── SELECTED TEXT
We tested this approach of using SPN where we tried to capture Donald Trump's Twitter page by putting a "https://web.archive.org/save/https://twitter.com/realDonaldTrump" URL in Chrome’s address bar. We noticed that this service has been failing ever since the UI change. 




The reason for this archival failure is that Twitter recognizes the browser's UA and stops the SPN from accessing the old interface. Twitter displays a try again error and this error is archived instead of the actual page. To confirm this, we changed the Chrome UA to "Googlebot" using the user-agent switcher in default basic browser mode and archived the page again. We were able to successfully archive the page without using the browser’s incognito mode.




3. SPN with CURL


SPN can also be used via CURL command by specifying the URL in the form “web.archive.org/save/URI-R”. We noticed that this service also fails to archive the pages if no specific UA is set. We tried the same approach of setting the UA as “Googlebot” and this also returned a successfully captured memento (Figure 12).


$ curl -iLs -A "googlebot" https://web.archive.org/save/https://twitter.com/WebSciDL
HTTP/1.1 200 OK
Server: nginx/1.15.8
Date: Thu, 18 Jun 2020 23:21:46 GMT
Content-Type: text/html;charset=utf-8
Content-Length: 581919
Connection: keep-alive
Content-Location: /web/20200618232145/https://twitter.com/WebSciDL
Figure 12: Successfully archived memento using curl with "Googlebot" UA (2020-06-18T23:21:45


This motivated us to dig deeper into how SPN responds to different user agents. It looked like “Googlebot” is not the only UA that worked. There are some UA with the word "bot" in the string that works, but not all of them do. We tested with user agents such as Bot, Twitterbot, and AhrefsBot which resulted in successful captures. We further tested using the top 10 most popular web crawlers and user agents. Out of those user agents, we found that when the UA was set as Bingbot, Slurp, DuckDuckBot, Baiduspider, YandexBot, or Facebot, we were able to archive Twitter pages as expected.
────
── DATA EXCERPT
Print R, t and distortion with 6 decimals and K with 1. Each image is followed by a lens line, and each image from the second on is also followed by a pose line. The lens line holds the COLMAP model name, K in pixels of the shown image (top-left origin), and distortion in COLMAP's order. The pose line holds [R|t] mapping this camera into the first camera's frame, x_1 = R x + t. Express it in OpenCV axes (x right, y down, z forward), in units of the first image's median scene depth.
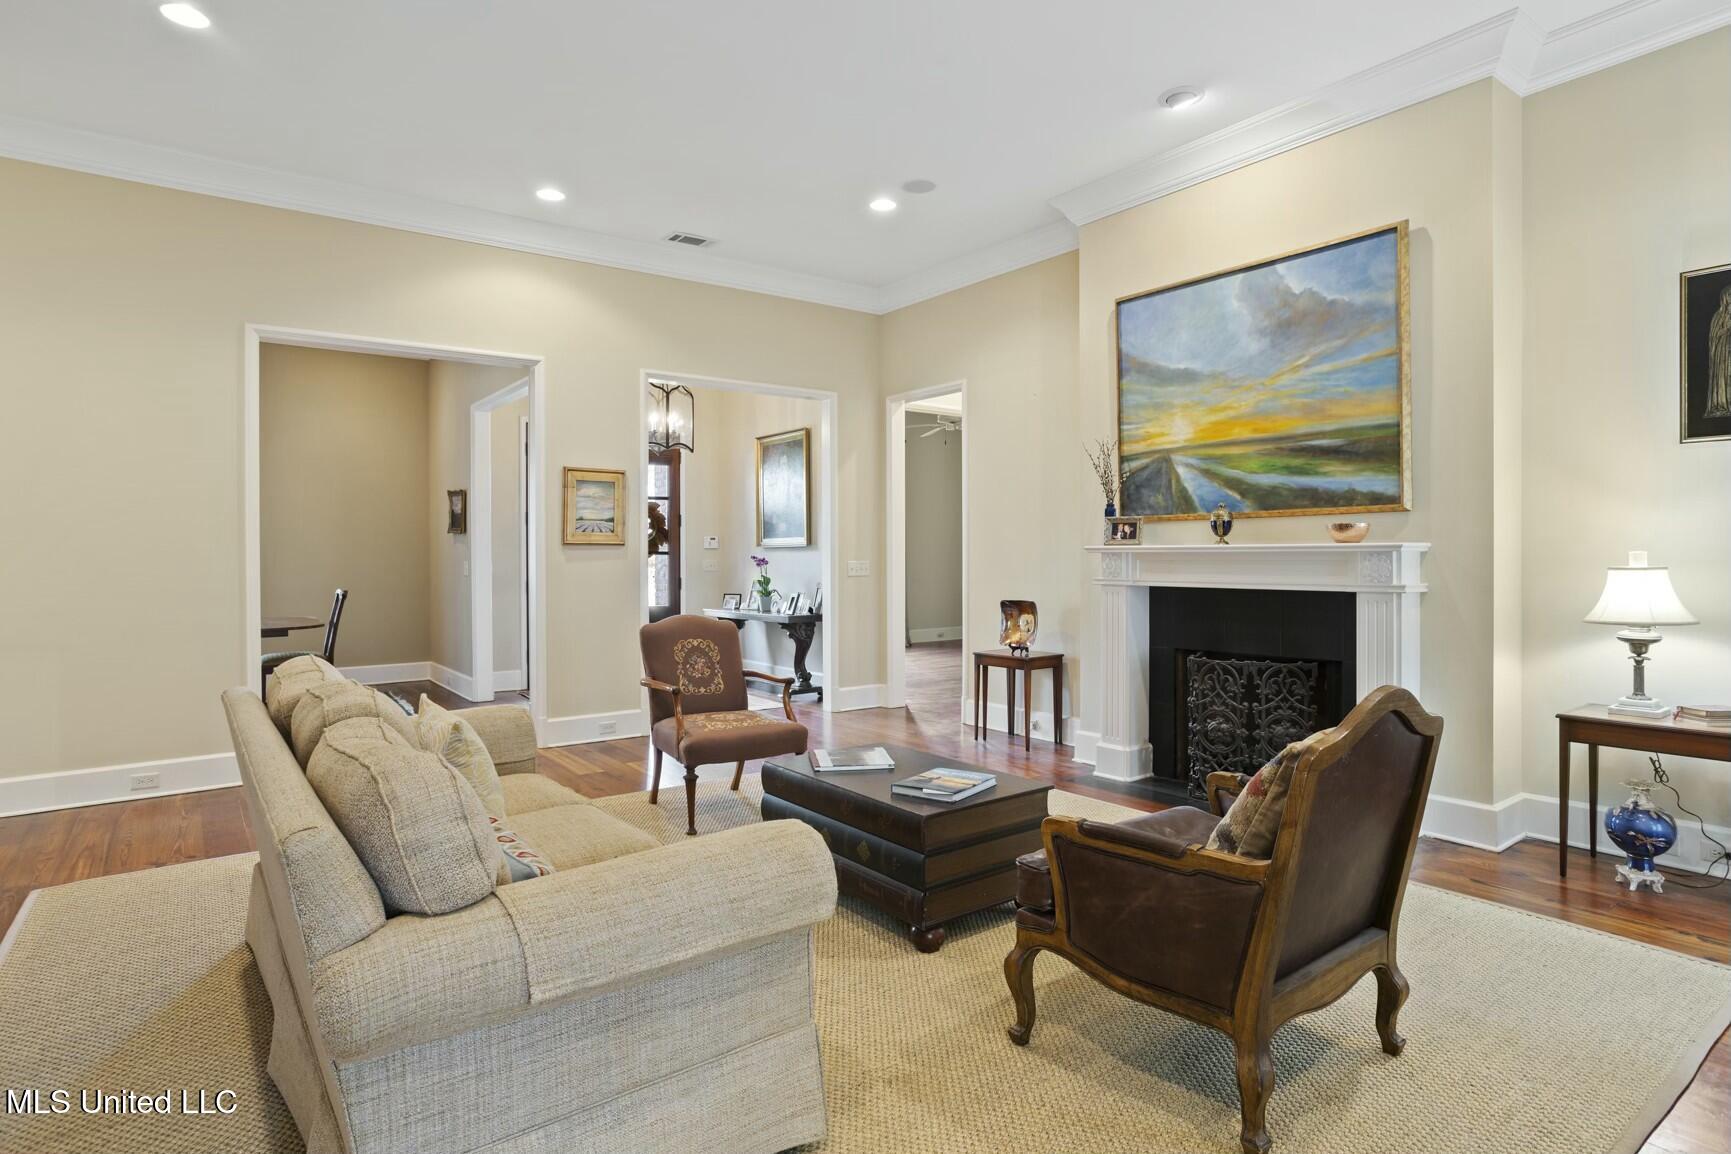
────
• _TASK REQUIREMENTS_
According to the Twitter archiving text, what error does Twitter display that gets archived instead of the actual page? The data is separate from the Twitter archiving text.

• _OUTPUT OF THE TASK_
A try again error.